But before gaining power in the country that was colonized by the French, Thami was the brother of Madani El Glaoui who headed the Glaoua tribe and held good relations with sultan Abdelhafid.

A powerful governor

The El Glaoui brothers rose to fame in 1893, when Madani El Glaoui «saved the sultan from a blizzard and starvation after he got stuck in the mountains on a tax-gathering expedition», wrote the BBC.

Rewarded by Abdelhafid, the two brothers were granted «a 77-mm Krupp cannon», they used to control the region and gain power starting from their home town Telouet.

«As a consequence, the French reaffirmed Madani’s appointment of his brother Thami as pasha of Marrakech», recalled Trudy Ring, Noelle Watson, Paul Schellinger in their book «Middle East and Africa: International Dictionary of Historic Places», (Routledge, Mar 5, 2014).

Once appointed as the governor of Marrakech, Thami gained the trust of Louis Lyautey, who decided to rely on his wickedness to conduct a pacification campaign in southern Morocco.

Lavish parties and expensive gifts

After his brother died, El Glaoui took the lead of the Glaoua tribe, under the instructions of the French general and became the Lord of the Atlas. A lord that showed so much interest in the West, in addition to his political affiliation to the French, and ruled Marrakech on that basis.

His preferences and lifestyle were translated into a series of luxurious parties he held in his Marrakech palace, dubbed Dar El Glaoui.

«In his years as Pasha, El Glaoui maintained an ostentatious lifestyle driven by a fascination with Europeans», wrote the three historians, indicating that he used to treat his guests «to large banquets … and expensive gifts».

«He and his entourage, including a portion of his harem, often traveled to Europe».

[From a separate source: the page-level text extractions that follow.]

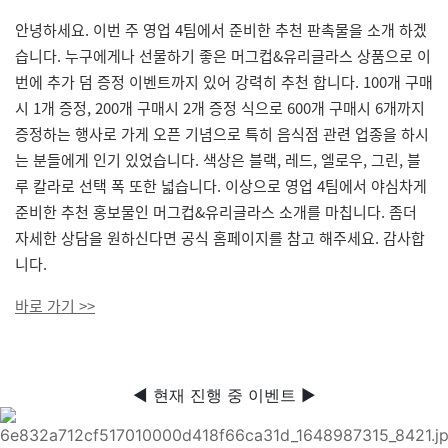
안녕하세요. 이번 주 영업 4팀에서 준비한 추천 판촉물을 소개 하겠
습니다. 누구에게나 선물하기 좋은 머그컵&유리글라스 상품으로 이
번에 추가 덤 증정 이벤트까지 있어 강력히 추천 합니다. 100개 구매
시 1개 증정, 200개 구매시 2개 증정 식으로 600개 구매시 6개까지
증정하는 행사로 가게 오픈 기념으로 특히 음식점 관련 업종을 하시
는 분들에게 인기 있었습니다. 색상은 블랙, 레드, 엘로우, 그린, 블
루 칼라로 선택 폭 또한 넓습니다. 이상으로 영업 4팀에서 야심차게
준비한 추천 홍보물인 머그컵&유리글라스 소개를 마칩니다. 좀더
자세한 상담을 원하신다면 공식 홈페이지를 참고 해주세요. 감사합
니다.
바로 가기 >>
◀ 현재 진행 중 이벤트 ▶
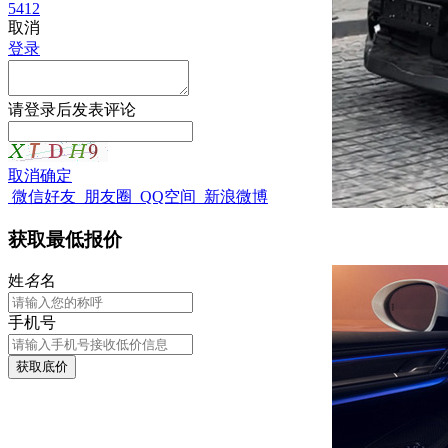
5412
取消
登录
请
登录
后发表评论
取消
确定
微信好友
朋友圈
QQ空间
新浪微博
获取最低报价
姓
名
名
手机号
获取底价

Trudy Ring, Noelle Watson, and Paul Schellinger

But in his palace, El Glaoui received high ranked figures from the West, including British Prime Minister Winston Churchill and Charlie Chaplin. In the 1920s, he decided to build a Golf course for the sake of his guests.

«He felt the Golf course was essential for entertaining his many European friends», explained the same source.

Queen Elizabeth's coronation

According to the BBC, El Glaoui was invited by Churchill to the coronation of Queen Elizabeth II in 1953 «hoping to be knighted». In London, «he presented the new queen with spectacular gifts». However, the Queen did not really like El Glaoui as all his lavish gifts were refused and the «knighthood never happened».

To finance his extravagant lifestyle, El Glaoui demanded huge yearly income which he secured through «monopolies on the Southern markets for olives, hemp and oranges», wrote Ring, Watson, and Schellinger.

«El Glaoui’s insatiable quest for money led him even to violate the tomb of an Islamic saint in Marrakech by stealing its treasures».

Trudy Ring, Noelle Watson, and Paul Schellinger

Drought and the drop in agricultural production did not stop the Lord of the Atlas from wanting more money. He insisted to receive the same revenue from corps to finance his «costly venture».

However, in 1956, the Europe-oriented Pasha fell into disgrace when Morocco broke free from France. He was regarded as a traitor after he collaborated with the French to oust sultan Mohammed V. He died in his Telouet castle the same year after he made headlines for years.